Victoria | 27 | New Jersey

#471 | Wednesday, December 12th, 2001
I was at work, in Manchester, England, at my job as a games programmer - in the early stages of a Gameboy Advance game.

We'd just got back from the pub after lunch, and someone sent an email round saying a plane had hit the WTC. I didn't think much of it - assuming it must be a relatively minor accident involving a light aircraft.

Then came the second email. The second plane had hit. Soon most of the 120ish employees were crowded around the rec room TV, watching CNN (via Sky Digital) as the news unfolded. All sorts of rumours about other planes, the white house etc...

Not long before the first tower fell, I remember someone making the sarcastic comment 'Couldn't happen to a nicer country'. He was soon shut up, along with the rest of us, some who had compared the many replays of the impact to special effects from a 'Die Hard' movie

I saw both towers fall on live TV. And was scared.

Not so much of the terrorists themselves, but the fact that they might cause Bush to press his red button, and trigger an all-out nuclear war.




Dave | 23 | United Kingdom

#472 | Wednesday, December 12th, 2001
On 9-11, I was asleep when my mother came in and told me that America was "at war." I just told her (because I was just 3/4th asleep) "that's great." When I went into the living room and saw what was going on, I just couldn't believe it.
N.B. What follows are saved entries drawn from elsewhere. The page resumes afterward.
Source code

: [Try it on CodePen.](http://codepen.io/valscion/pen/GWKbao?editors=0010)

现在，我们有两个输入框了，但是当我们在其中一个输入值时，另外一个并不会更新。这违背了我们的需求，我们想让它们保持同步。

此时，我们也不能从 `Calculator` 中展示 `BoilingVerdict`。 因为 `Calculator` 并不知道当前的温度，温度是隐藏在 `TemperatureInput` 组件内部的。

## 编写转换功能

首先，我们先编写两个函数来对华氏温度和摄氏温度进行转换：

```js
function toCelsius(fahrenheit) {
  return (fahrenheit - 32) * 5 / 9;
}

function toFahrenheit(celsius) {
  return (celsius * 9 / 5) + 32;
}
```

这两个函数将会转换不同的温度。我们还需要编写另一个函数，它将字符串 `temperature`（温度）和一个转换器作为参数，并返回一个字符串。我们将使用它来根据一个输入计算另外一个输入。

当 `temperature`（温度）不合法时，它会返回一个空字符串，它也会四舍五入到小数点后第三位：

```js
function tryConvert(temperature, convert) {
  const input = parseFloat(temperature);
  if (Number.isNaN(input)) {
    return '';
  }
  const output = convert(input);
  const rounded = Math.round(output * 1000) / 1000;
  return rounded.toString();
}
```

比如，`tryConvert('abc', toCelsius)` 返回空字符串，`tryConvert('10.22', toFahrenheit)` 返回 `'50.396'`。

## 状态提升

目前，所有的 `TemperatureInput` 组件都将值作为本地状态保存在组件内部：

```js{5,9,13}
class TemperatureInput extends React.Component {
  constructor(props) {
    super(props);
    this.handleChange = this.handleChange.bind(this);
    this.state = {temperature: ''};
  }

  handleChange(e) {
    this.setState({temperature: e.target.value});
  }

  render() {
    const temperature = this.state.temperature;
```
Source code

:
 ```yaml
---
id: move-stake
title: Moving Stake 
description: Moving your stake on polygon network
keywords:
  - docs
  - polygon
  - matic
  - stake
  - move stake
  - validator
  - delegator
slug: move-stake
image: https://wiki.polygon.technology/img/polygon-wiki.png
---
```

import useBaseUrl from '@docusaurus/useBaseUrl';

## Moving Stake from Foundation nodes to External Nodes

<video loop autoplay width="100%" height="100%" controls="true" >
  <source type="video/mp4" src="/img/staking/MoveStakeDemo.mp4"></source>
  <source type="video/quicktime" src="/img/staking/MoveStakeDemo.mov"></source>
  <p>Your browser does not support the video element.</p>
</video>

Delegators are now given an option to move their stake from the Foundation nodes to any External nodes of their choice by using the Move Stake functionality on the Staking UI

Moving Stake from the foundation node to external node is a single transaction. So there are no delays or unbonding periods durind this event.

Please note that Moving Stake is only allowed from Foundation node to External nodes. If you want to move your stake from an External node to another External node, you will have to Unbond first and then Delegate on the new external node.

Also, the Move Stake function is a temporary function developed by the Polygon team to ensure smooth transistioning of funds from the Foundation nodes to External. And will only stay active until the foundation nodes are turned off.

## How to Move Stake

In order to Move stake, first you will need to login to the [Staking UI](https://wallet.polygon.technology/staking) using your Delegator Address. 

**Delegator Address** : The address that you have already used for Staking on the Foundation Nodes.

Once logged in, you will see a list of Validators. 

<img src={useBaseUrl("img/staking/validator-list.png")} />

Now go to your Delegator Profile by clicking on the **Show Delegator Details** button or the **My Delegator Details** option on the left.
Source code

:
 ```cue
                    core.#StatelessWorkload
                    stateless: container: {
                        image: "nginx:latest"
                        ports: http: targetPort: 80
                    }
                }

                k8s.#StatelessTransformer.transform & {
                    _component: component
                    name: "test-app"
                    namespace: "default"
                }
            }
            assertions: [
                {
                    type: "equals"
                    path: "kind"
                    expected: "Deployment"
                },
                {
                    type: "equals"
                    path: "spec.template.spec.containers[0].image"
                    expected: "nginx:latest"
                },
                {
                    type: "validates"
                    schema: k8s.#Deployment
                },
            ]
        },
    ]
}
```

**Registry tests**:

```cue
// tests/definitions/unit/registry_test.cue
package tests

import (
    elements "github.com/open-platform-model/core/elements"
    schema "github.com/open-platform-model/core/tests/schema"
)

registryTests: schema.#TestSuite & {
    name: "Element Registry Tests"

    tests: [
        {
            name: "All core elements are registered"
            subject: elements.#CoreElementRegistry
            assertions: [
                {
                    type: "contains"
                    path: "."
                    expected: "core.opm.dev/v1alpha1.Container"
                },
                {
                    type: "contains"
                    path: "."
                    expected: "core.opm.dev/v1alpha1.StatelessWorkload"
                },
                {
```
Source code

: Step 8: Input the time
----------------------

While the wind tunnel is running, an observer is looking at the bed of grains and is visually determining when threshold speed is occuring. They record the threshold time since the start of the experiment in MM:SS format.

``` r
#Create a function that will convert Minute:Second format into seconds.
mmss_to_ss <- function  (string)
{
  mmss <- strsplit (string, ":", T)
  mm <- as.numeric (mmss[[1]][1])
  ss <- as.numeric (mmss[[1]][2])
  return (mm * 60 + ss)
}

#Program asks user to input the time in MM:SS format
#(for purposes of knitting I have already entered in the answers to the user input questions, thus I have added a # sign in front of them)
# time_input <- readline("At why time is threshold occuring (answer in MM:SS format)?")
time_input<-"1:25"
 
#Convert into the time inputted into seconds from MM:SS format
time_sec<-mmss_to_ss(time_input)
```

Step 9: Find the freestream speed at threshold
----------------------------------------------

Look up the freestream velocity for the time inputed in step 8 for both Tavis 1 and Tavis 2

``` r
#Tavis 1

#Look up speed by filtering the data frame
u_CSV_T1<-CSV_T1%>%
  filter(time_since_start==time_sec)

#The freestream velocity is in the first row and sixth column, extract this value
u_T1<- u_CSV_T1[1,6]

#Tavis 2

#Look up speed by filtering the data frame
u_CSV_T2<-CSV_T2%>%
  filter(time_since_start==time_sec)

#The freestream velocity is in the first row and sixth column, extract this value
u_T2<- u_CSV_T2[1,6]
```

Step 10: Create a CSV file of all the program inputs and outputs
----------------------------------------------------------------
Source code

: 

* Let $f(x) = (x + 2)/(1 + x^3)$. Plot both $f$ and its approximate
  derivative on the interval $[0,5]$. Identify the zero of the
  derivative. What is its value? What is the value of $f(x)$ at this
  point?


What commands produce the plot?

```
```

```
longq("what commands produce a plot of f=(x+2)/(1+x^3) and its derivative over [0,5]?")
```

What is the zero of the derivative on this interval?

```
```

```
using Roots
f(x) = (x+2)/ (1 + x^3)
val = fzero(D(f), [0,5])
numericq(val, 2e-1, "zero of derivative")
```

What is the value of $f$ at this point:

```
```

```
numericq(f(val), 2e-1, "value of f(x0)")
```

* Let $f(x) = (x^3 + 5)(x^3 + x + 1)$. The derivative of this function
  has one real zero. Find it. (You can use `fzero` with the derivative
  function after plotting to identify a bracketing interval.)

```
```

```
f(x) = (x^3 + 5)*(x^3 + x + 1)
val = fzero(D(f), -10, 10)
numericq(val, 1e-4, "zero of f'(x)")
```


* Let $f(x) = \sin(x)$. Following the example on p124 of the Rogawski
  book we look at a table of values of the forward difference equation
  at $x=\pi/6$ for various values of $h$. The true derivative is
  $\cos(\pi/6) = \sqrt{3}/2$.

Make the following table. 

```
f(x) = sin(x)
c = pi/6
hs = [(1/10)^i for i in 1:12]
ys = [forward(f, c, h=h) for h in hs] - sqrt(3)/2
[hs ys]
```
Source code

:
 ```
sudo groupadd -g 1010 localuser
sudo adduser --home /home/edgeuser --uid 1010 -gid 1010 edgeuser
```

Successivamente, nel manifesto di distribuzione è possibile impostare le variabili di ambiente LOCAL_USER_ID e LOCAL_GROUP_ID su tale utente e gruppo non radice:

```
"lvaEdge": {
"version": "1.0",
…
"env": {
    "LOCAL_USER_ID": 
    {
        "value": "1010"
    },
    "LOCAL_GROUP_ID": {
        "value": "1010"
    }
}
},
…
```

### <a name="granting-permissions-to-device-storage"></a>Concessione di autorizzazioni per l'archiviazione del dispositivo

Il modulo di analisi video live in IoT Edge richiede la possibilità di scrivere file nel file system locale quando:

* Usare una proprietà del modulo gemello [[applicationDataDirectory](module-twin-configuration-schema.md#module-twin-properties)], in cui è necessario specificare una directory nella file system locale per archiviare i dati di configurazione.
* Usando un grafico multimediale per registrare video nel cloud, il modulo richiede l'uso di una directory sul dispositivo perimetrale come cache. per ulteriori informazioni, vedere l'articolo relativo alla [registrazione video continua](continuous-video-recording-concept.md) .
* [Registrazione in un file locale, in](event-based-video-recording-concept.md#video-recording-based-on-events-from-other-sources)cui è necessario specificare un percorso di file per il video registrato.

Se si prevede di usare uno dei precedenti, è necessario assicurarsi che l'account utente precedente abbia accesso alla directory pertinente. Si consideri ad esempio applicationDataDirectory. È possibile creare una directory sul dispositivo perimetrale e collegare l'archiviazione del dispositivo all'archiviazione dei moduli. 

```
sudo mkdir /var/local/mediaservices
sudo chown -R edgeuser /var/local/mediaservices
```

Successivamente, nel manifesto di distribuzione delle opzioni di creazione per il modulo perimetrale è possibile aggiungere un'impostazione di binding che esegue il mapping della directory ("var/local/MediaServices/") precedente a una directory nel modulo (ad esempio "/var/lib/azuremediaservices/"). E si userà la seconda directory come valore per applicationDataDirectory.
When the media was showing the different angle shots of the plane going into the south Tower, I just couldn't believe that some people are that mean. And when I saw the Towers go down, I felt sorry for the families of all the people in the buildings and on the planes and went down in the attacks. I'm glad to hear that the U.S. military is so close for getting the coward that is responsible for the attacks. My heart goes out to the families of all the victims at the WTC, Pentagon, and on the planes. May God have mercy on the souls who is responsible for the attacks especially Osama bin Laden.
Stephanie | 18 | California

#473 | Thursday, December 13th, 2001
I had a class from 8:00 to 9:30 that morning, and had heard nothing at first. When I walked between classes, everything seemed normal enough, but when I walked into my 9:30 government class, the room was buzzing. I could only catch bits and pieces of various conversations, and finally I turned to a girl next to me and said "I obviously missed something very important." She replied to me that "the Chinese or someone had just flown a couple of planes into the World Trade Center." I was shocked, and figured that the damage was probably light -- most likely fighter aircraft, though I couldn't figure out why the Chinese would try that kind of preemptive strike. Finally, a TV was brought in and the professor asked someone to fetch a cable. As she was gone, he theorized that the terrorists had attacked because of the World Trade Center's symbolic role, and had therefore tried to attack the economic heart of the United States. The cable was brought in, the first images shown -- and a new addition to the headline, the Pentagon had by now been attacked. There was fear of more planes on the way, as well as various other explosions at Grand Central Station, the Justice Department and the State Department. I couldn't believe what I was seeing in front of me. After the media reported concern on what would turn out to be United 93, I couldn't help but pray that it woule all be over. I watched in horror as the towers fell -- the entire thing seemed unreal. I'm not sure if I can still believe that it was.
I wish I had some way to conclude this, but I've found that conclusions are best served if placed at the end.